Unanswered: performance differences between queries...
I am updating a db with data from a file, in this data we have new info, info that has been updated and info that is to be removed from the db.
Now I was wondering which approach results in better performance/shorter executin time:
1. first update excisting values, then insert new ones, and last delete cancelled data
2. delete cancelled data and data that will be updated, then insert new and updated info
I get all this data from a file, in that file all rows are similar and there is one column that defines if the data is new, updated or to be deleted (thus all the updates also include the information for the enty that has not been altered).
Pati, I think there are too many unknown variables to properly answer the question. For instance, how many columns are you updating compared to how many columns are not being updated? If you're updating one small column, and there are ten large columns, say Char(255), that are not being updated, then I believe an update would be faster than a "delete and insert all new rows". However, you would have to have the index to support finding the rows that need updating.

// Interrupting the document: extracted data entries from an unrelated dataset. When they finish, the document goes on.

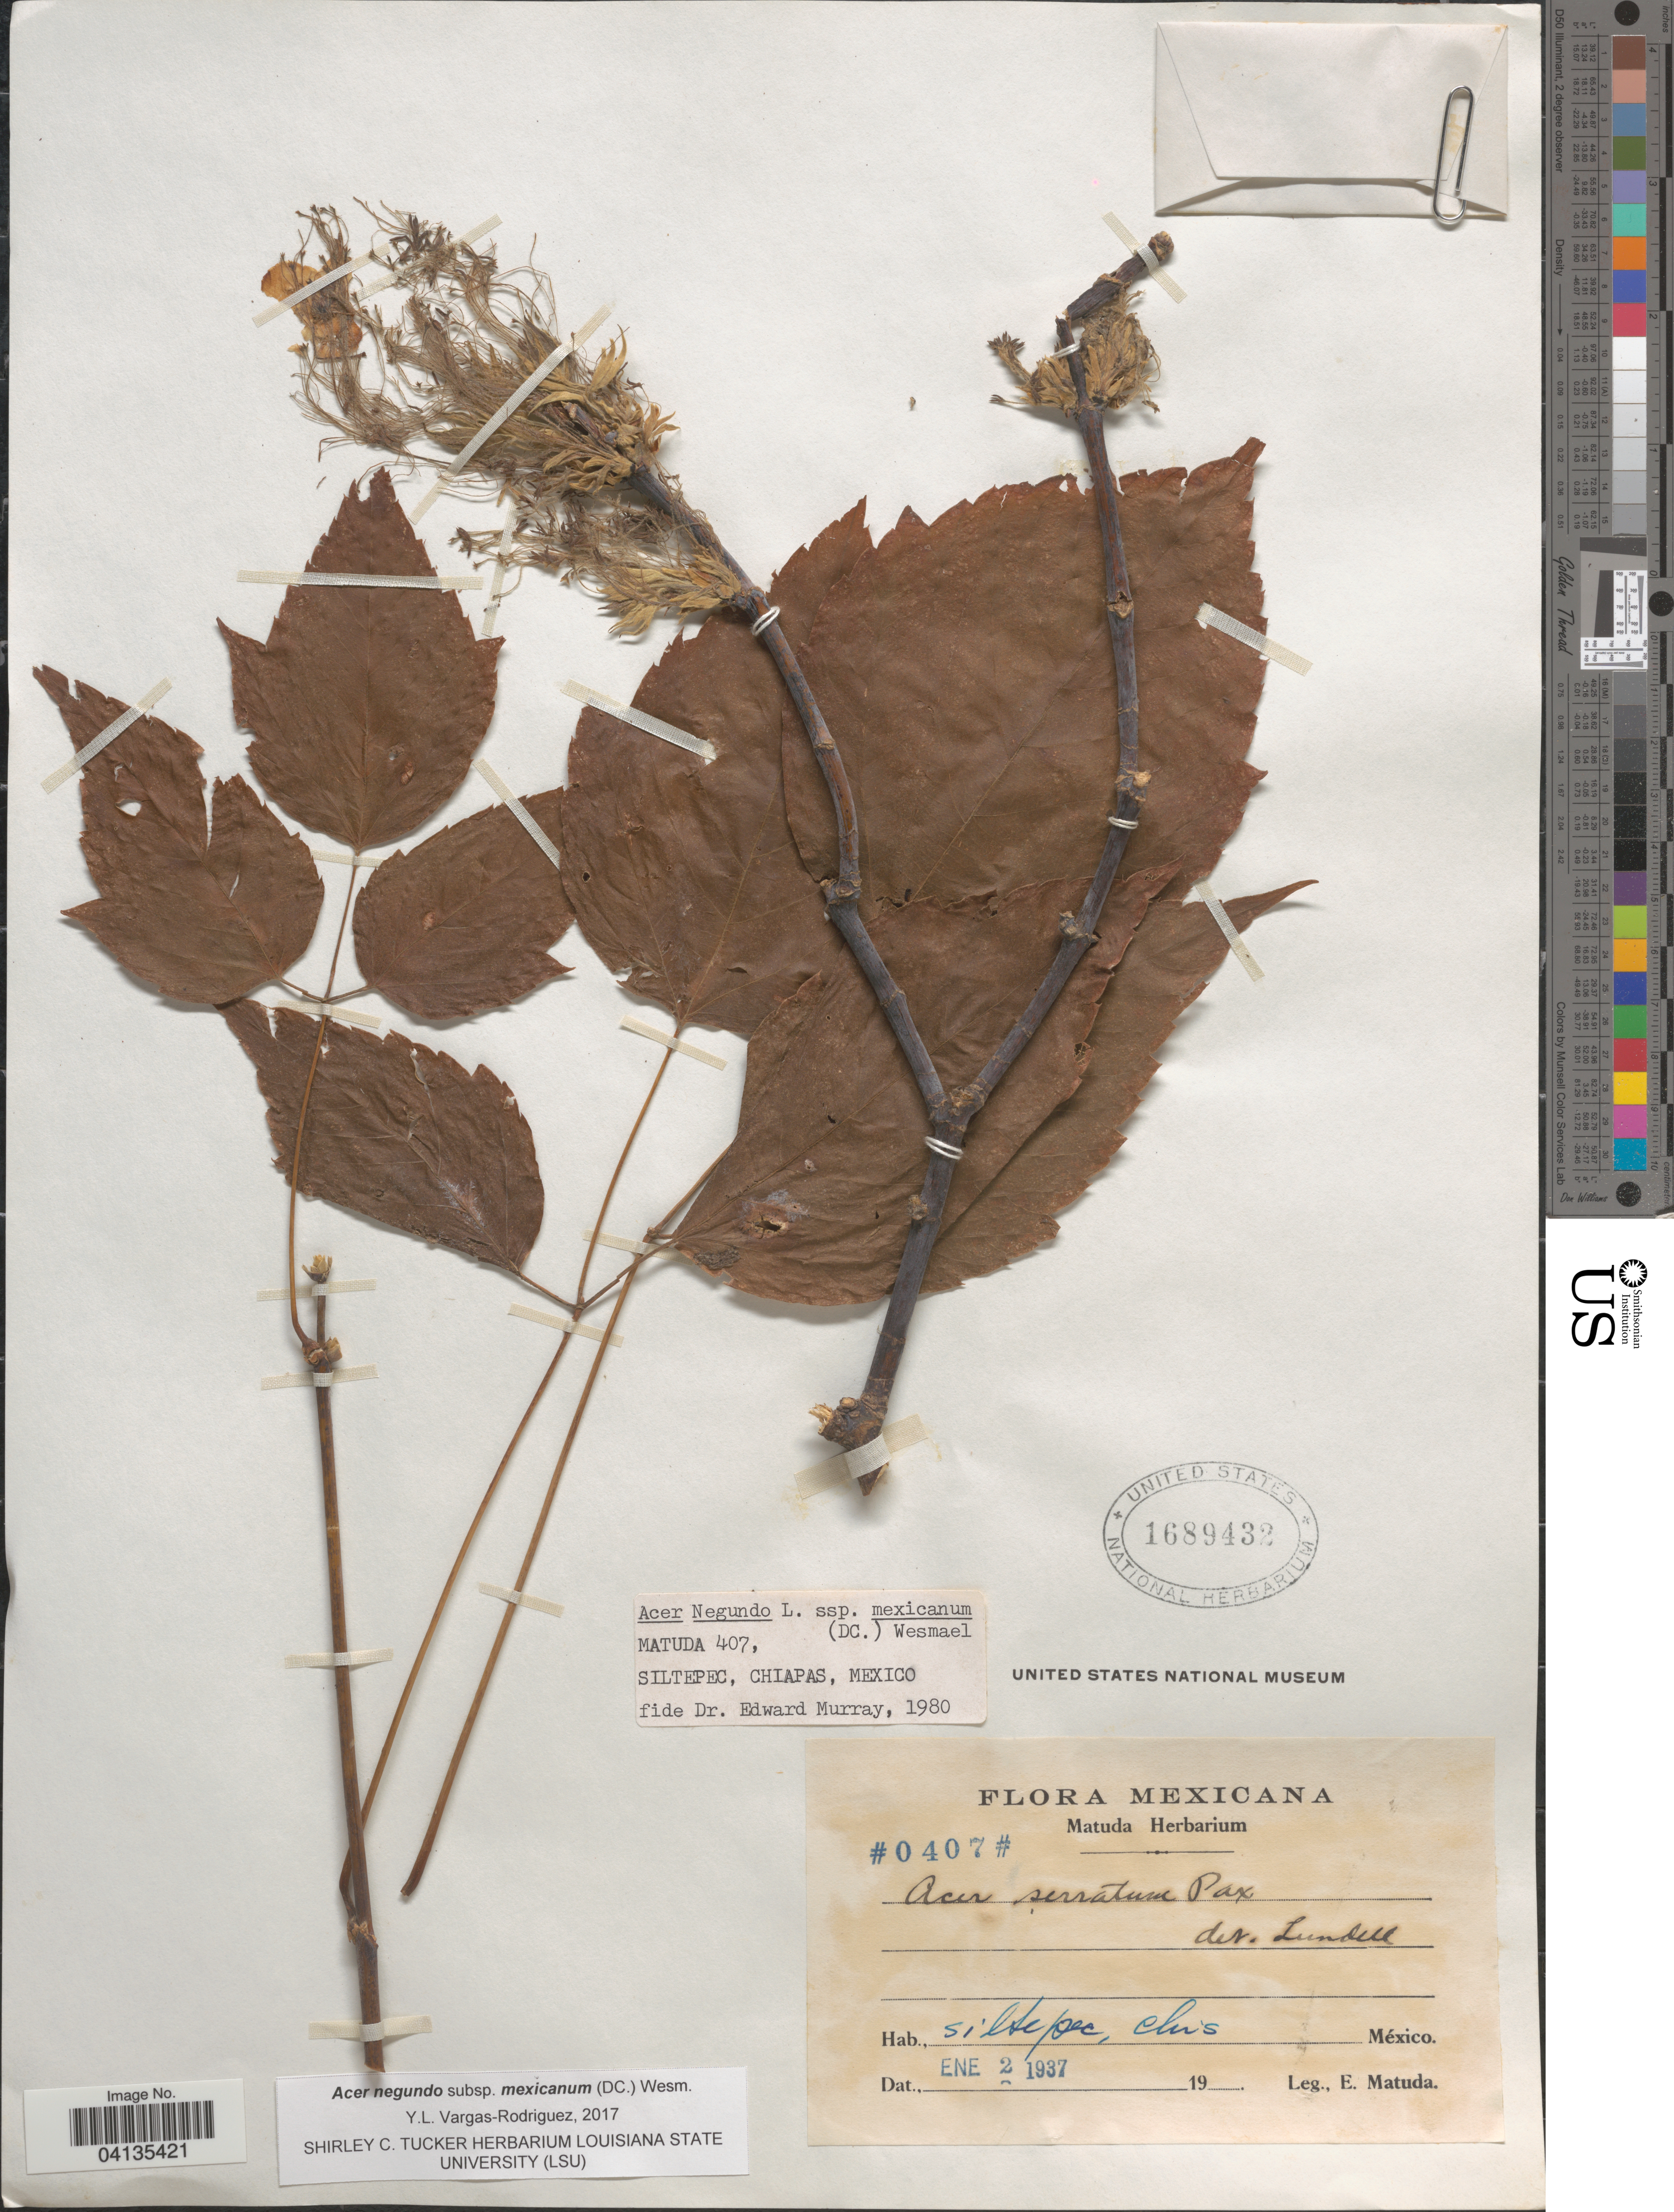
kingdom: Plantae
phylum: Tracheophyta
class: Magnoliopsida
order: Sapindales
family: Sapindaceae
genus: Acer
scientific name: Acer negundo subsp. mexicanum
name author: (DC.) Wesm.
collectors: E. Matuda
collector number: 0407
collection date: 1937-01-02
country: Mexico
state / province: Chiapas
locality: Siltepec.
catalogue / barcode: US 1689432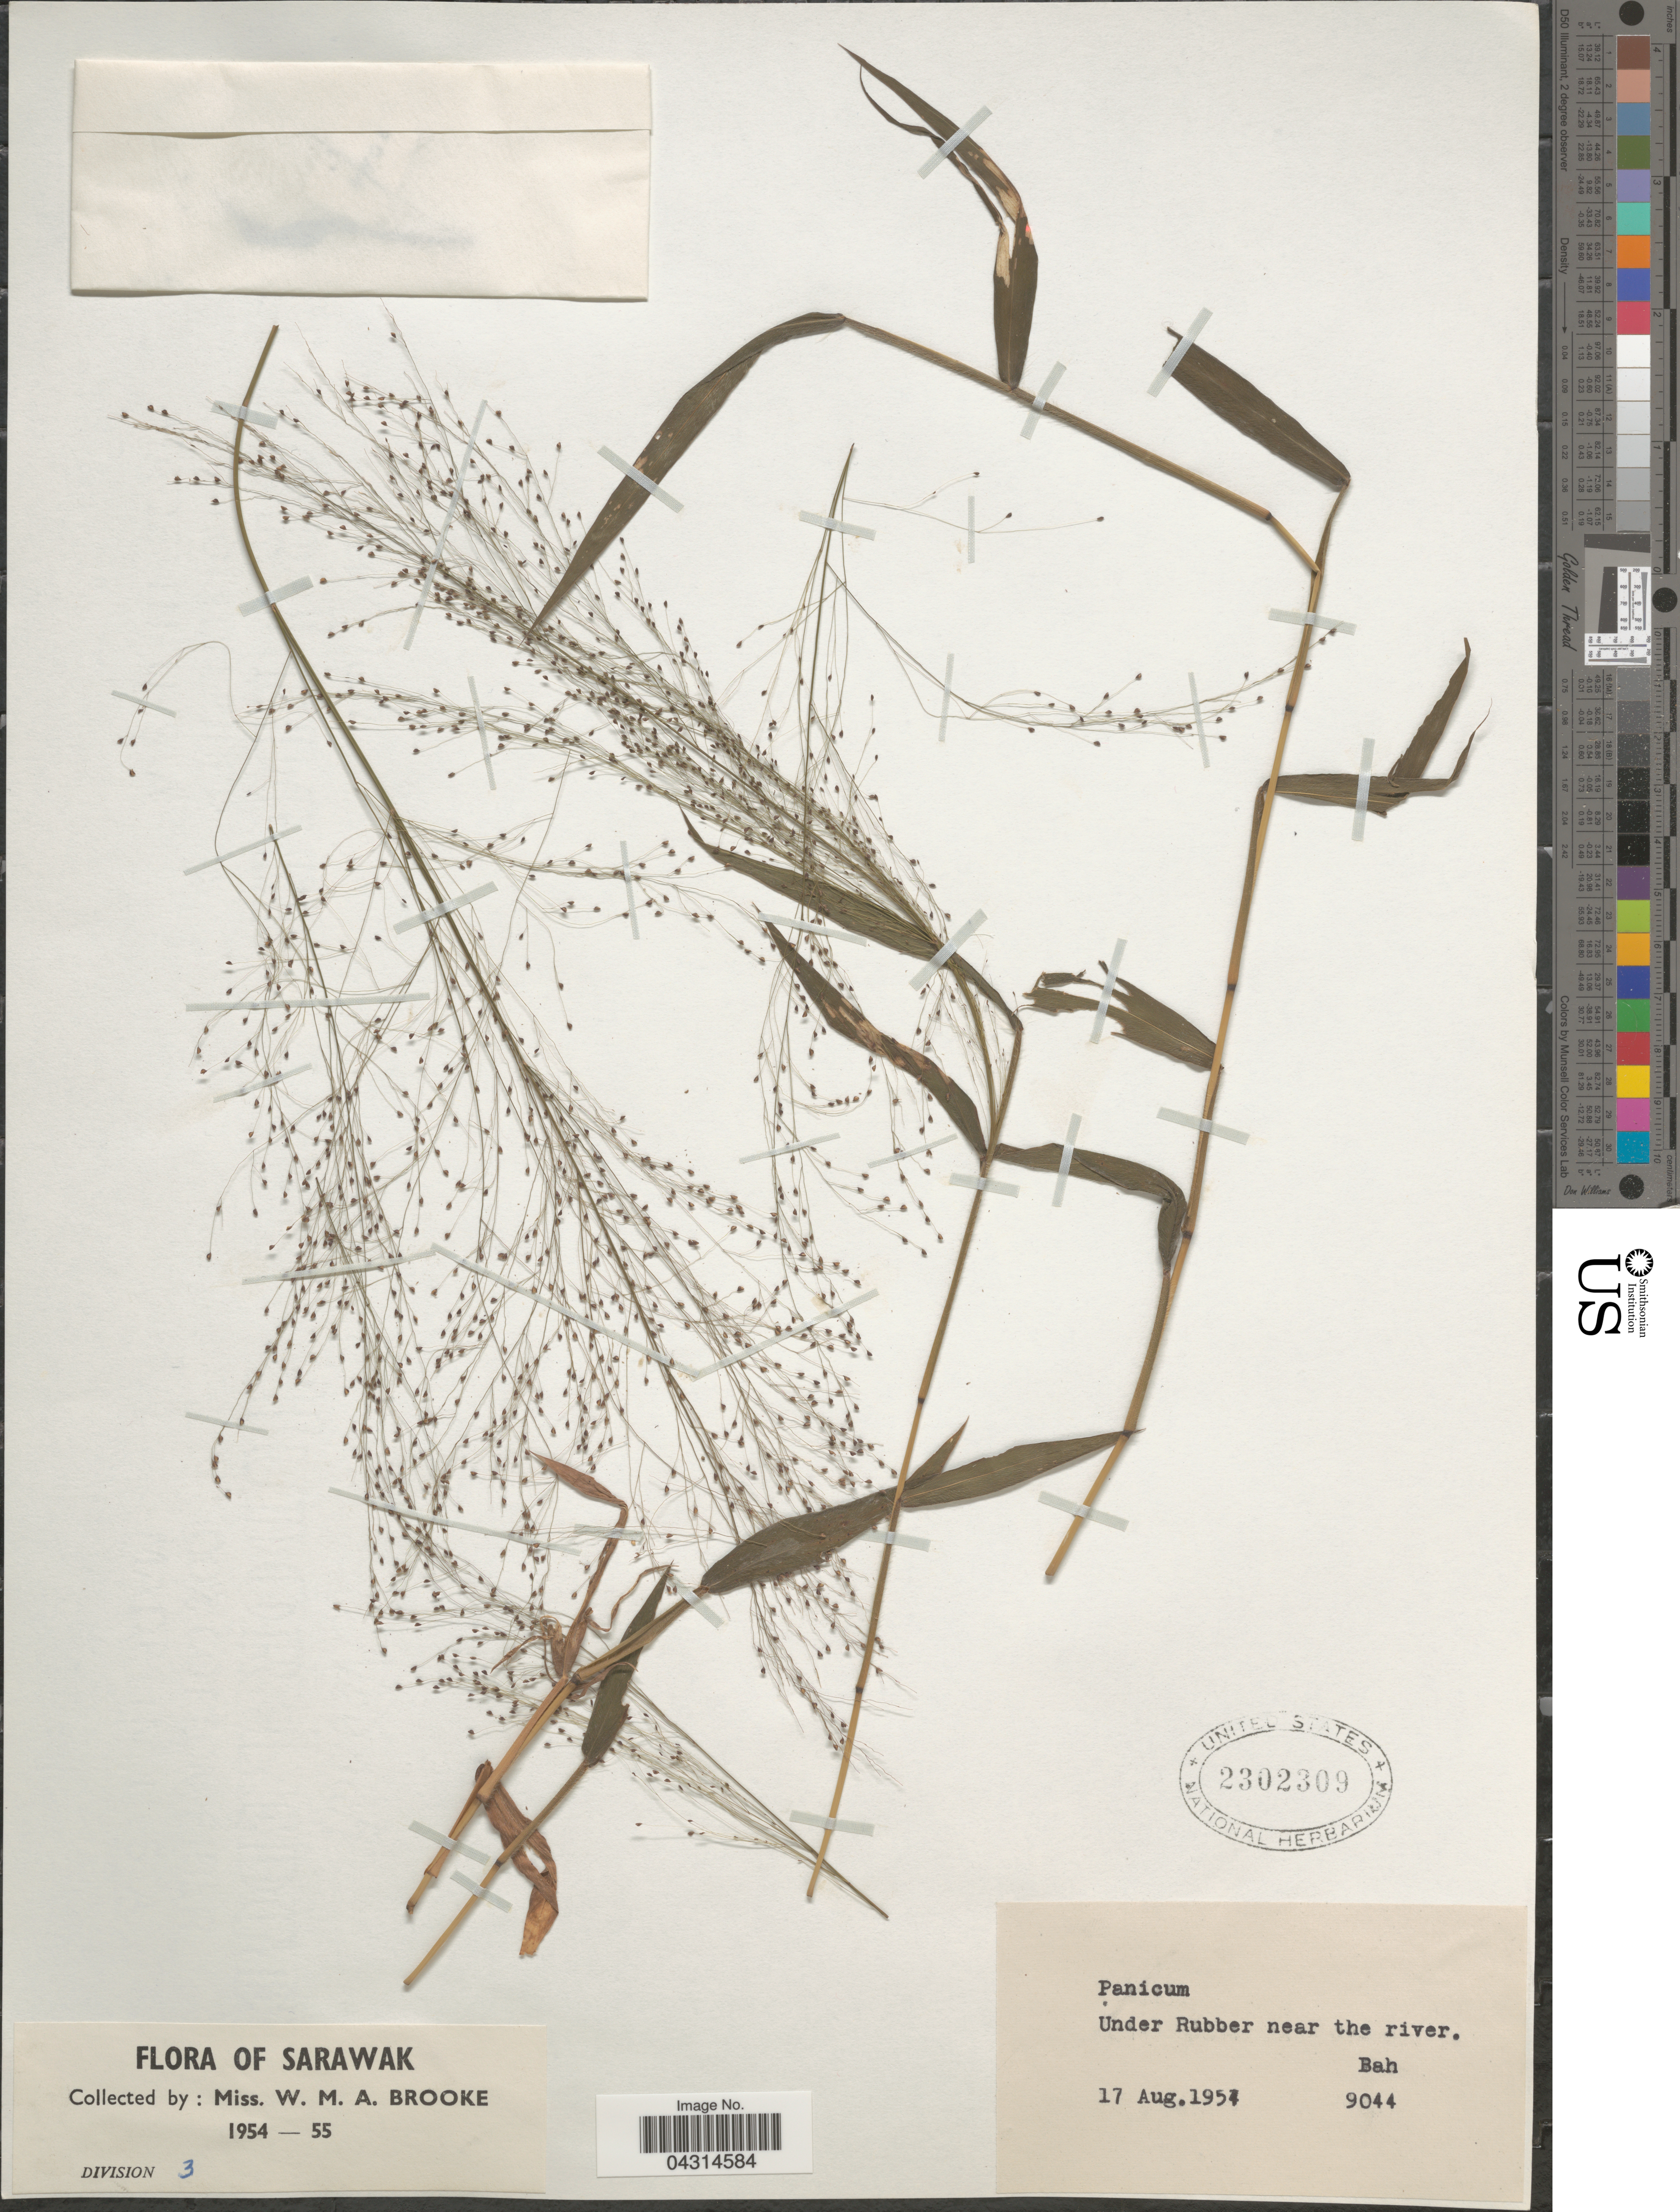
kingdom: Plantae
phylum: Tracheophyta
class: Liliopsida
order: Poales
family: Poaceae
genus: Cyrtococcum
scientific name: Cyrtococcum sp.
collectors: W. Brooke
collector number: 9044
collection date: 1954-08-17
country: Malaysia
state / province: Sarawak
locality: Under Rubber near the river. Bah. Division 3.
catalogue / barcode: US 2302309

Personally, I always choose the way that makes the most sense logically. I would delete cancelled data, then update existing data and then insert the new rows.
If you're doing a bulk insert, then the two step process will usually be quicker. If you're inserting row by row, then it's probably a toss up. If you really want to know the exact answer for your particular situation, I would run a test and benchmark both methods. You can use one scripts with all of the necessary statements, and then not how long it took to run in query analyzer.